Incredibly refreshing. I fail to understand how these films lose credibility according to this logic. It's not as if there are no other female characters -- as if the townspeople and visiting dignitaries who form the background are all male and other females simply don't exist. They're there, they're just not the focus of the story. All of the films which had casts skewed in favor of women (see: the early princess films) are lambasted for their archaic and outdated ideology.  I don't think it's fair to say, as Asher-Perrin does, that,

Without the presence of periphery characters, the films prevent young girls from gleaning a true sense of familiarity and never challenge lame stereotypes. Girls are friends with other girls. Girls and boys form strong friendships and bonds as well. Women can be found in taverns (doing something other than serving the ale) and armies and political spheres and heists. Women are everywhere. And they matter, even when they’re not royalty."

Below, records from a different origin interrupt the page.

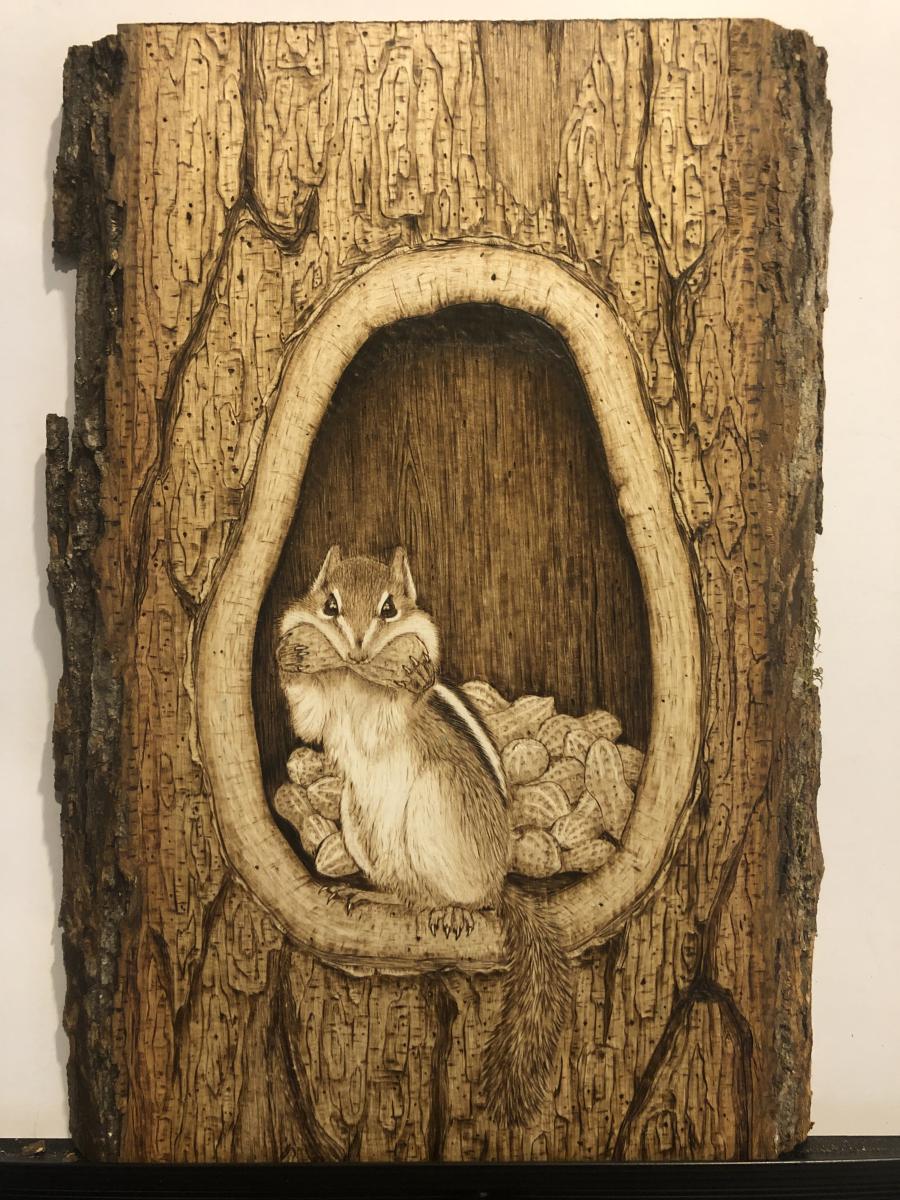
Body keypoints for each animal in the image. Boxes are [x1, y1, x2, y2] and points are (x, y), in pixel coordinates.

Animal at [275, 544, 571, 1126]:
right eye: (329, 605)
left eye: (390, 609)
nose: (357, 650)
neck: (354, 677)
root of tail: (501, 880)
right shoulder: (319, 705)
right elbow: (308, 715)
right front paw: (294, 657)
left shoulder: (394, 703)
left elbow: (392, 702)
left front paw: (404, 668)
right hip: (358, 821)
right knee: (405, 893)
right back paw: (370, 895)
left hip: (440, 806)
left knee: (461, 898)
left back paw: (452, 910)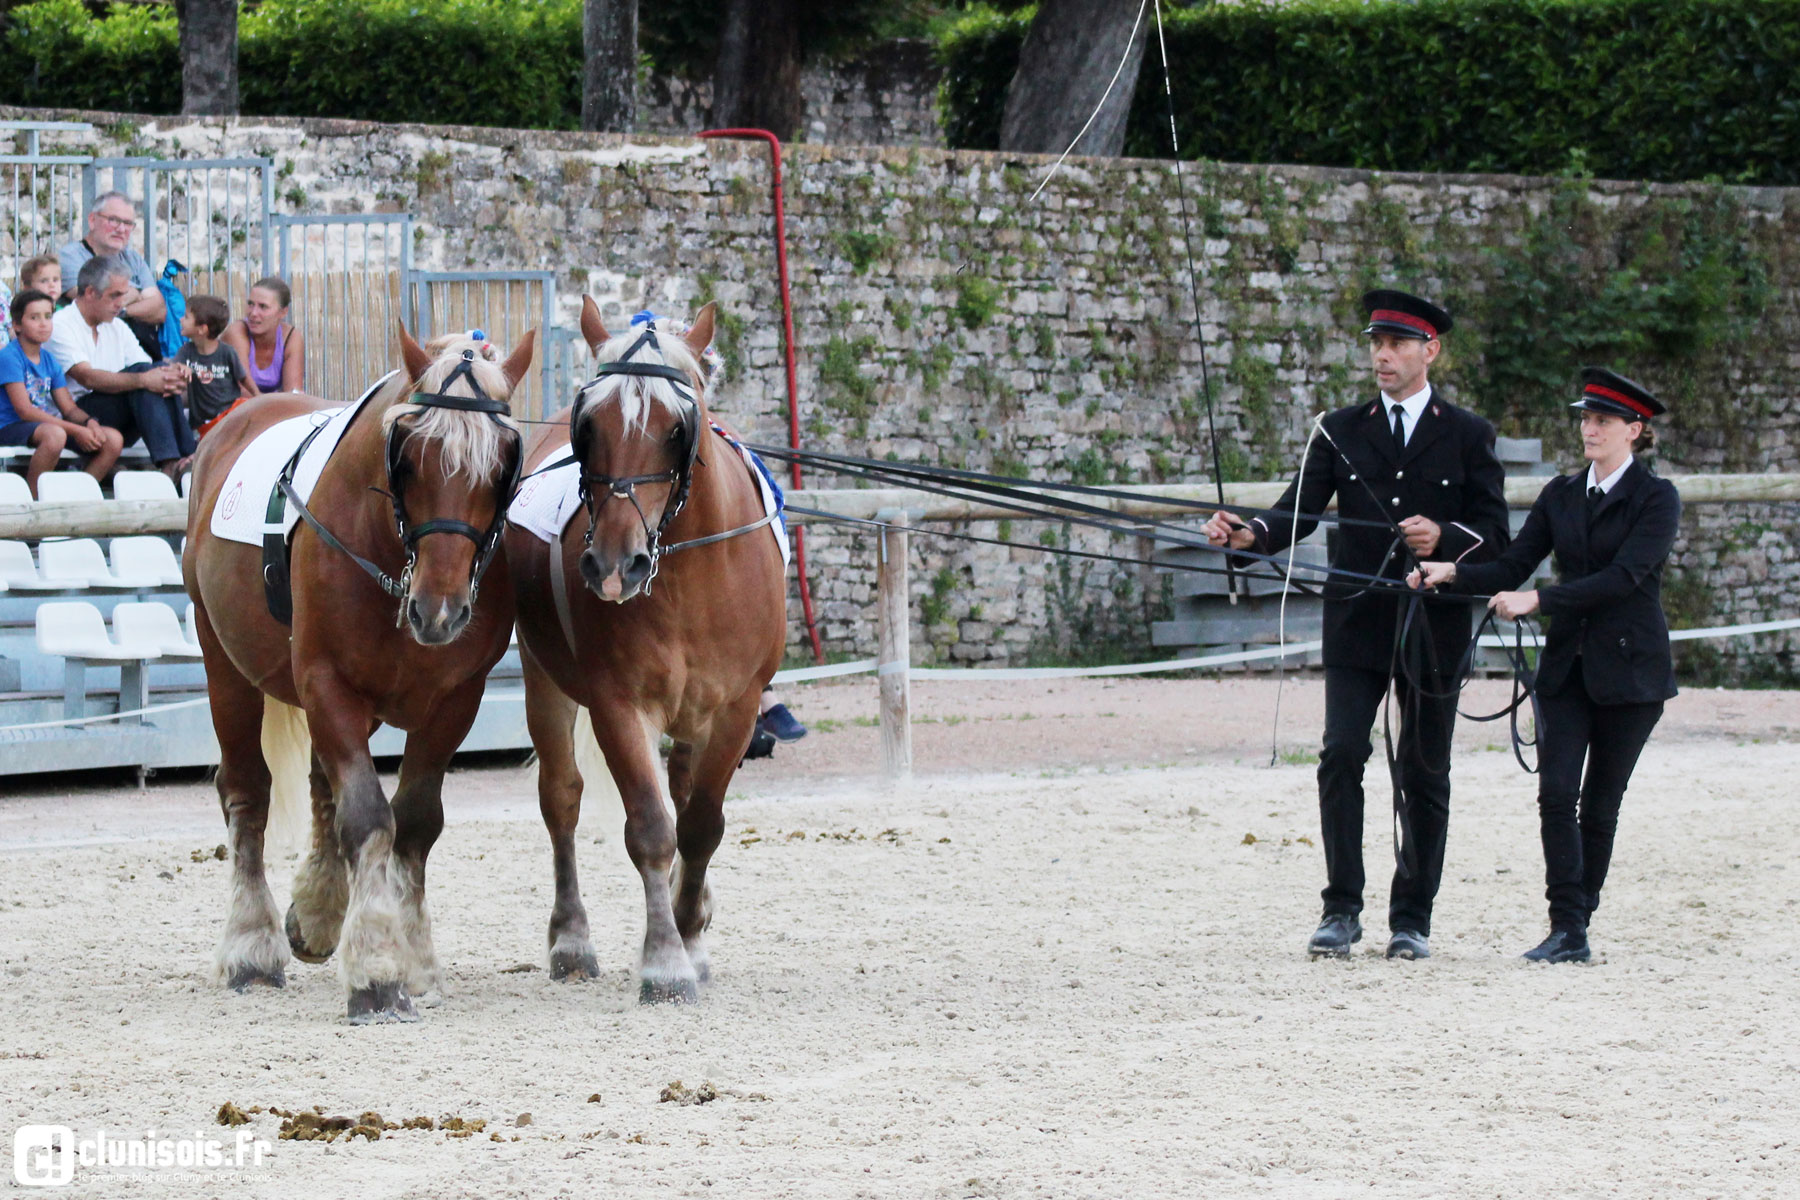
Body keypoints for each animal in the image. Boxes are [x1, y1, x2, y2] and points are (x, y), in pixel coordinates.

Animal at [182, 325, 532, 1021]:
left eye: (503, 464)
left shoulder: (457, 700)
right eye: (410, 456)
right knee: (246, 791)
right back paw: (251, 945)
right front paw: (376, 968)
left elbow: (415, 820)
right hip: (225, 666)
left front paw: (414, 959)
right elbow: (369, 816)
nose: (439, 610)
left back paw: (318, 911)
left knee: (322, 783)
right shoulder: (327, 684)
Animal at [507, 302, 788, 1007]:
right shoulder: (618, 706)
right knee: (562, 799)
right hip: (544, 682)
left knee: (686, 792)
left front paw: (690, 936)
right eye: (590, 427)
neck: (692, 573)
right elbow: (652, 829)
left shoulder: (739, 709)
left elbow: (702, 825)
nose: (614, 565)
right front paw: (665, 961)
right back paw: (571, 940)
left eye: (675, 429)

Again. I find statements like these inherently problematic. What is it about periphery characters that challenges "lame stereotypes"? That is, why must this duty fall to the supporting characters? (After all, when it does, like in Sleeping Beauty Disney gets lambasted for relegating women to traditional roles. *sigh*) Leaving aside the fact that these are FAIRY-TALE films in a PRINCESS franchise -- Disney could adapt a "Molly Whuppie" fairy tale that features an "ordinary" heroine -- I return to my main response when people criticize Disney:

Royalty is a metaphor. I would argue that films like Frozen and Brave don't teach little girls (and boys!) that only girls who are royalty and princesses matter and are important. After all, Disney princesses -- especially the modern ones -- are girls first, royalty second. The fact that Anna and Elsa are a princess and a queen matters much less to the story than the facts that (1) Anna is trying to connect with her sister and (2) Elsa is trying to figure out who she is as a person. Anna's royal status matters much more to Hans, the villain, than it does to her. The struggles that Anna and Elsa and even, to some extent, that Merida and Rapunzel face don't relate to their royalty: they face human struggles: Rapunzel is exploring a strange, unfamiliar world after leaving home and Merida and Elinor must learn to understand each other. This has very little to do with royalty (Merida is, perhaps, the weakest example here, since Elinor wants her to act as a princess should) but still. 

I think that is perhaps why Asher-Perrin doesn't mention Tiana in The Princess and the Frog as part of her central argument: because Tiana isn't royalty and the female characters in that movie tell us that women are everywhere and that they do matter. Tiana works not one, but two, jobs and forms a friendship with Lottie. It's not a perfect movie, and I have a lot of issues with the ending, but Tiana does complicate Asher-Perrin's argument. 

Most of the characters and films she examines complicate her argument -- and I'm not entirely sure she convinces me, even setting aside my knee-jerk defense of Disney. She does raise some valid points -- certainly, in the case of Tangled, Disney could have made some changes. But to add female characters to films just to make gender-balanced casts and to seemingly dismiss the actions of the individual characters just...seems an overly simplistic solution. Because I guarantee that whatever Disney does, they will be criticized for it.